Wirklichkeitskonstruktion

Die Wirklichkeitskonstruktion ist das zentrale Konzept des Konstruktivismus, der von der Annahme ausgeht, dass die Wirklichkeit, die Menschen zu sehen glauben, immer eine konstruierte Wirklichkeit ist. Mit anderen Worten: Es gibt keine objektive Wirklichkeit, sondern die Wirklichkeit wird durch den Beobachter einer Situation oder eines Zustands konstruiert bzw. „erfunden”, es ist also eine subjektive Wirklichkeit, wobei diese Erfindung  von der Geschichte des Beobachters (z.B. Sozialisierung, Kultur) und der Selektion relevanter Daten abhängt.

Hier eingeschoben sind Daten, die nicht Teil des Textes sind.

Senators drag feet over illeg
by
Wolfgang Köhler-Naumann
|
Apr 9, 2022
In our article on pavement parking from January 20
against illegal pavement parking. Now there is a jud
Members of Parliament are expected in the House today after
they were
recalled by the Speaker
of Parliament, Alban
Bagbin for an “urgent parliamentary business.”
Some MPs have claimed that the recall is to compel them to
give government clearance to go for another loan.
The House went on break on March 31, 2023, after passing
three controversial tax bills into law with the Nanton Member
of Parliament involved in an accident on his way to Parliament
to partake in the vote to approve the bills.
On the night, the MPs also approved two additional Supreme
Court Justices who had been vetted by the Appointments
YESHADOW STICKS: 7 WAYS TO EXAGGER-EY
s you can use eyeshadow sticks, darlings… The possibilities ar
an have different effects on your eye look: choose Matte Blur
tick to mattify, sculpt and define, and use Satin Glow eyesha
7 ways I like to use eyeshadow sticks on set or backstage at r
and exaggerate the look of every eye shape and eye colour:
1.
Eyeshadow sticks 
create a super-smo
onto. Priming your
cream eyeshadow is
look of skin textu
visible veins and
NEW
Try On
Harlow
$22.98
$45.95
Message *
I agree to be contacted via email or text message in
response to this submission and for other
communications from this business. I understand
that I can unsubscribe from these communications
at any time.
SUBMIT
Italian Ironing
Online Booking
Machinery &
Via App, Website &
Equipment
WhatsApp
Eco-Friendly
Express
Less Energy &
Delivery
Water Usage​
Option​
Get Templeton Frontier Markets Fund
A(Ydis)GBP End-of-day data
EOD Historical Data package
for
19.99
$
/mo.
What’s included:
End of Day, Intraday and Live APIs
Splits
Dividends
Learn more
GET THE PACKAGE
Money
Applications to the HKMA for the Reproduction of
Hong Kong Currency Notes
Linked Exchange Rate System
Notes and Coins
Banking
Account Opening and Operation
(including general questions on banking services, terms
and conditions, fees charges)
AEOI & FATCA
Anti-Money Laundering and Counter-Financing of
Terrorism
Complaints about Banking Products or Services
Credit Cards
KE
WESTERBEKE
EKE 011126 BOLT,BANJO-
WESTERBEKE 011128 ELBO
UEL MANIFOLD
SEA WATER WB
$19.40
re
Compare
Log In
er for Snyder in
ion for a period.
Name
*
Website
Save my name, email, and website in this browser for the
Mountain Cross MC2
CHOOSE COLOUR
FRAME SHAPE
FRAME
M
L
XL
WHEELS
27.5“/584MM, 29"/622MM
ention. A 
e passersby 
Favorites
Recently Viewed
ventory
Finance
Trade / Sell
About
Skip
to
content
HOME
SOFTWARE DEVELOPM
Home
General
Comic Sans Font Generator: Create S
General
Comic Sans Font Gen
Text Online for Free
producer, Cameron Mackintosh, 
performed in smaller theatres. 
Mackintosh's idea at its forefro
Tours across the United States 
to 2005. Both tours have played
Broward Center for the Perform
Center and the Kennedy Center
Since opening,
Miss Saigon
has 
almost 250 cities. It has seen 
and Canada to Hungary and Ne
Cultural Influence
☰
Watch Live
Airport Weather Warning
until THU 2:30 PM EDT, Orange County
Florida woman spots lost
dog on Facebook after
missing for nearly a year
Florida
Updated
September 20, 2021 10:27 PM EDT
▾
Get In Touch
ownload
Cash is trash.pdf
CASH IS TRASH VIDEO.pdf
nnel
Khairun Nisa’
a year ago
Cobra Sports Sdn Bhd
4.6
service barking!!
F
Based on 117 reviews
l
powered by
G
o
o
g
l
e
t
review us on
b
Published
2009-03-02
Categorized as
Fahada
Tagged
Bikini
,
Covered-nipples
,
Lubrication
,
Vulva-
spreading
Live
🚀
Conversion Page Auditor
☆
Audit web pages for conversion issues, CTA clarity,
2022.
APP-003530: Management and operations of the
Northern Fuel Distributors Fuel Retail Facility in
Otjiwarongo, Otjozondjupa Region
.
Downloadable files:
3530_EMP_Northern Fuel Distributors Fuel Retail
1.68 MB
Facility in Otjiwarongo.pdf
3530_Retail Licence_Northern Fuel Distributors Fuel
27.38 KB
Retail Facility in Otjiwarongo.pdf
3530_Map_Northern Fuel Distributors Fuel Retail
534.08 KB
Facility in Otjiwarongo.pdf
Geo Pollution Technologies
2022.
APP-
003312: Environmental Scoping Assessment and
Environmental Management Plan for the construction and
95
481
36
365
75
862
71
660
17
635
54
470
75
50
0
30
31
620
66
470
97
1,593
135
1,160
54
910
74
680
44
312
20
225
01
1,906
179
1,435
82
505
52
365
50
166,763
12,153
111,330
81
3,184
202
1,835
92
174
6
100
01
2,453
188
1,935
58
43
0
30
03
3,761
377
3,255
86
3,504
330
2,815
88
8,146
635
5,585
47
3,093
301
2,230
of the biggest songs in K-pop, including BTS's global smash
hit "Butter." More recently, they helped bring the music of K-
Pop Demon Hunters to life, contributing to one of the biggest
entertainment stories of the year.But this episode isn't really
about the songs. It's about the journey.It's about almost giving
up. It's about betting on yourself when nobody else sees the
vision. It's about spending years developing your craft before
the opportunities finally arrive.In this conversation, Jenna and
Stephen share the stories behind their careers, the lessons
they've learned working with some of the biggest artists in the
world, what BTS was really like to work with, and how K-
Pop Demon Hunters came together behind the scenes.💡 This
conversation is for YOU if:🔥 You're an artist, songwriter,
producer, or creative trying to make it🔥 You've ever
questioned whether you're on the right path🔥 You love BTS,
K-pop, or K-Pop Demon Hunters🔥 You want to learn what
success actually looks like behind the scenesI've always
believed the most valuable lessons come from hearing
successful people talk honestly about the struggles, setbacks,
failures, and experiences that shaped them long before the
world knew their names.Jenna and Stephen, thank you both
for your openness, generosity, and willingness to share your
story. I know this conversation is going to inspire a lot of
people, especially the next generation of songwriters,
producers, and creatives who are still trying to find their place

Eine Wirklichkeitskonstruktion findet immer dann statt, wenn man eine Unterscheidung macht, die für den Betreffenden einen relevanten Unterschied macht. Da es immer mehrere Alternativen gibt, eine Unterscheidung zu machen, muss man sich für eine entscheiden (Selektion), wohl wissend, dass es noch andere Alternativen gibt, die ebenfalls möglich und zieldienlich gewesen wären (Kontingenz). Allerdings ist damit nicht Beliebigkeit gegeben, denn letztlich entscheidet die Nützlichkeit, die Bewährung in der Praxis, ob eine bestimmte Wirklichkeitskonstruktion sinnvoll ist. Gerade bei weichen Wirklichkeiten spielt es eine entscheidende Rolle, welche Unterscheidungen man macht, d.h., was für den Betroffenen relevant ist und was nicht, denn auf diesen Unterscheidungen kann ein System sehr sensibel reagieren. Wichtige Kriterien der Wirklichkeitskonstruktion sind deshalb die Anschlussfähigkeit, die Viabilität und die Zieldienlichkeit.